== Given information ==

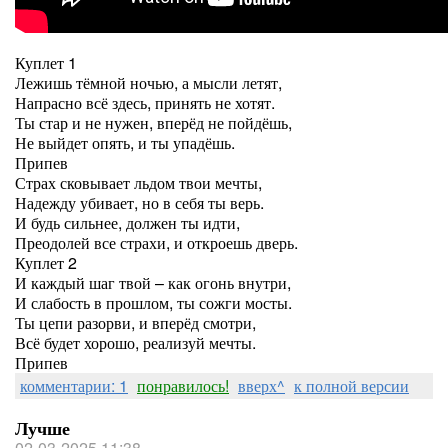
Куплет 1
Лежишь тёмной ночью, а мысли летят,
Напрасно всё здесь, принять не хотят.
Ты стар и не нужен, вперёд не пойдёшь,
Не выйдет опять, и ты упадёшь.
Припев
Страх сковывает льдом твои мечты,
Надежду убивает, но в себя ты верь.
И будь сильнее, должен ты идти,
Преодолей все страхи, и откроешь дверь.
Куплет 2
И каждый шаг твой – как огонь внутри,
И слабость в прошлом, ты сожги мосты.
Ты цепи разорви, и вперёд смотри,
Всё будет хорошо, реализуй мечты.
Припев
комментарии: 1
понравилось!
вверх^
к полной версии
Лучше
02-03-2025 11:38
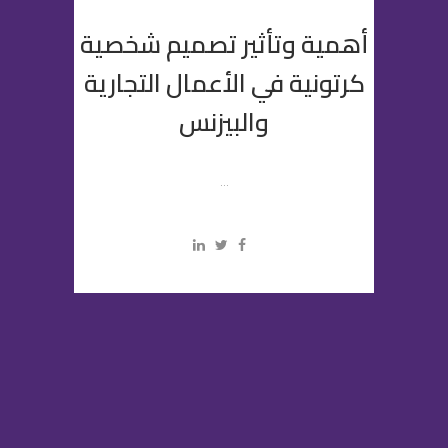
أهمية وتأثير تصميم شخصية
كرتونية في الأعمال التجارية
والبيزنس
...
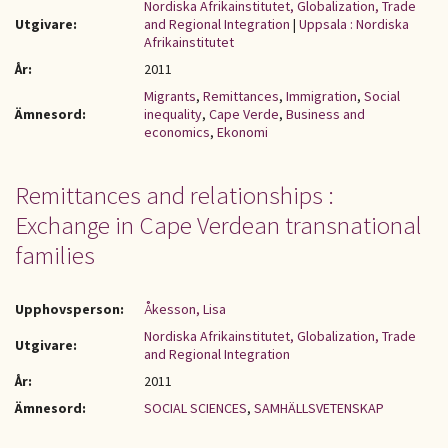
Nordiska Afrikainstitutet, Globalization, Trade
Utgivare:
and Regional Integration
|
Uppsala : Nordiska
Afrikainstitutet
År:
2011
Migrants
,
Remittances
,
Immigration
,
Social
Ämnesord:
inequality
,
Cape Verde
,
Business and
economics
,
Ekonomi
Remittances and relationships :
Exchange in Cape Verdean transnational
families
Upphovsperson:
Åkesson, Lisa
Nordiska Afrikainstitutet, Globalization, Trade
Utgivare:
and Regional Integration
År:
2011
Ämnesord:
SOCIAL SCIENCES
,
SAMHÄLLSVETENSKAP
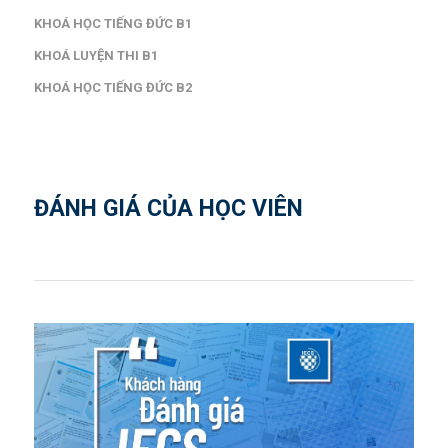
KHOÁ HỌC TIẾNG ĐỨC B1
KHOÁ LUYỆN THI B1
KHOÁ HỌC TIẾNG ĐỨC B2
ĐÁNH GIÁ CỦA HỌC VIÊN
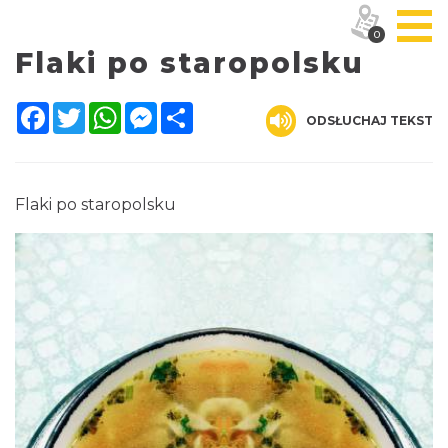
0
Flaki po staropolsku
Facebook
Twitter
WhatsApp
Messenger
Share
ODSŁUCHAJ TEKST
Flaki po staropolsku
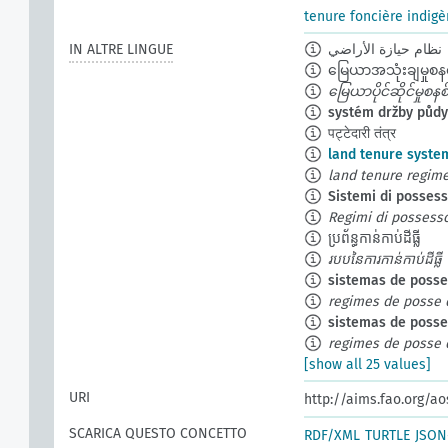
tenure foncière indig
IN ALTRE LINGUE
نظام حيازة الأراضي
မြေယာအသုံးချမှုစနစ
မြေယာပိုင်ဆိုင်မှုစနစ
systém držby půdy
पट्टेदारी तंत्र
land tenure syste
land tenure regim
Sistemi di possess
Regimi di possesso
ប្រព័ន្ធកាន់កាប់ដីធ្លី
របបនៃការកាន់កាប់ដីធ្លី
sistemas de posse
regimes de posse d
sistemas de posse
regimes de posse d
[show all 25 values]
URI
http://aims.fao.org/a
SCARICA QUESTO CONCETTO
RDF/XML
TURTLE
JSON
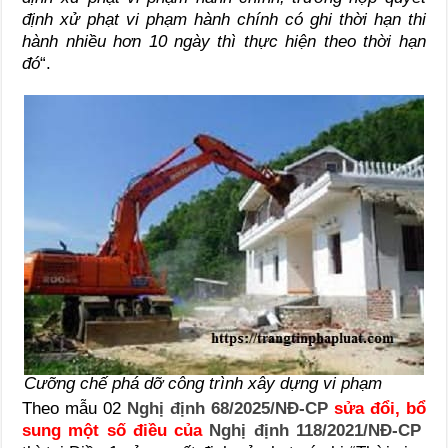
định xử phạt vi phạm hành chính có ghi thời hạn thi
hành nhiều hơn 10 ngày thì thực hiện theo thời hạn
đó
“.
Cưỡng chế phá dỡ công trình xây dựng vi phạm
Theo mẫu 02
Nghị định 68/2025/NĐ-CP
sửa đổi, bổ
sung một số điều của
Nghị định 118/2021/NĐ-CP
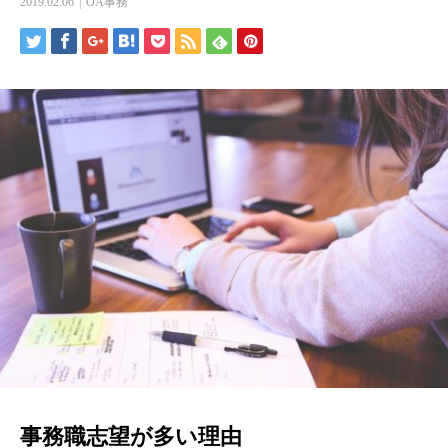
2019.02.06
OA事務
事務職志望が多い理由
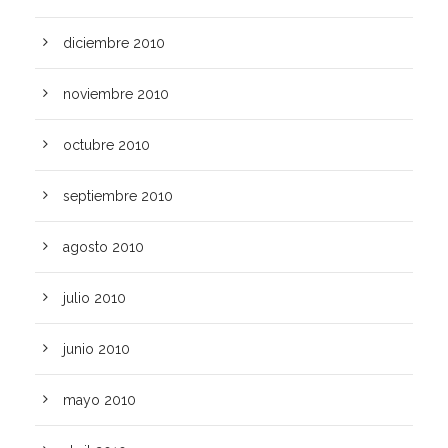
diciembre 2010
noviembre 2010
octubre 2010
septiembre 2010
agosto 2010
julio 2010
junio 2010
mayo 2010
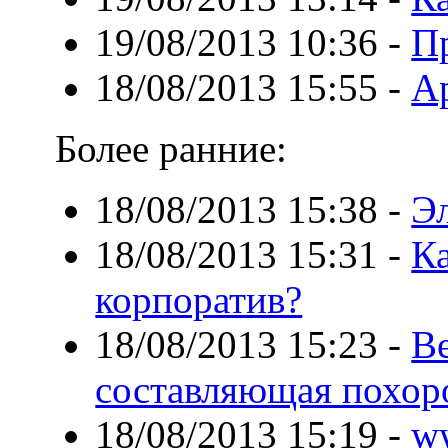
19/08/2013 10:36
-
П
18/08/2013 15:55
-
Ар
Более ранние:
18/08/2013 15:38
-
Э
18/08/2013 15:31
-
Ка
корпоратив?
18/08/2013 15:23
-
Ве
составляющая похор
18/08/2013 15:19
-
ww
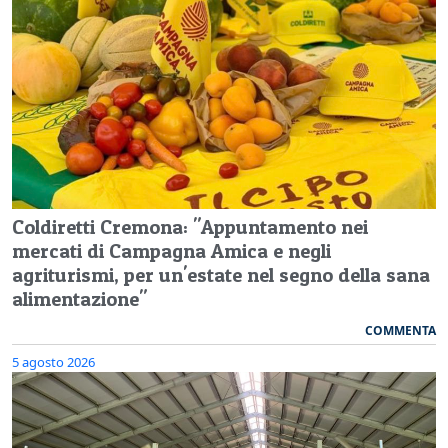
Coldiretti Cremona: "Appuntamento nei
mercati di Campagna Amica e negli
agriturismi, per un'estate nel segno della sana
alimentazione"
COMMENTA
5 agosto 2026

== Work instructions ==
Reproduce each record from above exactly; pictures do not belong in the copy.

== Exercise result ==
Куплет 1
Лежишь тёмной ночью, а мысли летят,
Напрасно всё здесь, принять не хотят.
Ты стар и не нужен, вперёд не пойдёшь,
Не выйдет опять, и ты упадёшь.
Припев
Страх сковывает льдом твои мечты,
Надежду убивает, но в себя ты верь.
И будь сильнее, должен ты идти,
Преодолей все страхи, и откроешь дверь.
Куплет 2
И каждый шаг твой – как огонь внутри,
И слабость в прошлом, ты сожги мосты.
Ты цепи разорви, и вперёд смотри,
Всё будет хорошо, реализуй мечты.
Припев
комментарии: 1
понравилось!
вверх^
к полной версии
Лучше
02-03-2025 11:38
أهمية وتأثير تصميم شخصية
كرتونية في الأعمال التجارية
والبيزنس
...
Nordiska Afrikainstitutet, Globalization, Trade
Utgivare:
and Regional Integration
|
Uppsala : Nordiska
Afrikainstitutet
År:
2011
Migrants
,
Remittances
,
Immigration
,
Social
Ämnesord:
inequality
,
Cape Verde
,
Business and
economics
,
Ekonomi
Remittances and relationships :
Exchange in Cape Verdean transnational
families
Upphovsperson:
Åkesson, Lisa
Nordiska Afrikainstitutet, Globalization, Trade
Utgivare:
and Regional Integration
År:
2011
Ämnesord:
SOCIAL SCIENCES
,
SAMHÄLLSVETENSKAP
KHOÁ HỌC TIẾNG ĐỨC B1
KHOÁ LUYỆN THI B1
KHOÁ HỌC TIẾNG ĐỨC B2
ĐÁNH GIÁ CỦA HỌC VIÊN
0
Flaki po staropolsku
Facebook
Twitter
WhatsApp
Messenger
Share
ODSŁUCHAJ TEKST
Flaki po staropolsku
tenure foncière indig
IN ALTRE LINGUE
نظام حيازة الأراضي
မြေယာအသုံးချမှုစနစ
မြေယာပိုင်ဆိုင်မှုစနစ
systém držby půdy
पट्टेदारी तंत्र
land tenure syste
land tenure regim
Sistemi di possess
Regimi di possesso
ប្រព័ន្ធកាន់កាប់ដីធ្លី
របបនៃការកាន់កាប់ដីធ្លី
sistemas de posse
regimes de posse d
sistemas de posse
regimes de posse d
[show all 25 values]
URI
http://aims.fao.org/a
SCARICA QUESTO CONCETTO
RDF/XML
TURTLE
JSON
định xử phạt vi phạm hành chính có ghi thời hạn thi
hành nhiều hơn 10 ngày thì thực hiện theo thời hạn
đó
“.
Cưỡng chế phá dỡ công trình xây dựng vi phạm
Theo mẫu 02
Nghị định 68/2025/NĐ-CP
sửa đổi, bổ
sung một số điều của
Nghị định 118/2021/NĐ-CP
2019.02.06
OA事務
事務職志望が多い理由
diciembre 2010
noviembre 2010
octubre 2010
septiembre 2010
agosto 2010
julio 2010
junio 2010
mayo 2010
19/08/2013 10:36
-
П
18/08/2013 15:55
-
Ар
Более ранние:
18/08/2013 15:38
-
Э
18/08/2013 15:31
-
Ка
корпоратив?
18/08/2013 15:23
-
Ве
составляющая похор
18/08/2013 15:19
-
ww
Coldiretti Cremona: "Appuntamento nei
mercati di Campagna Amica e negli
agriturismi, per un'estate nel segno della sana
alimentazione"
COMMENTA
5 agosto 2026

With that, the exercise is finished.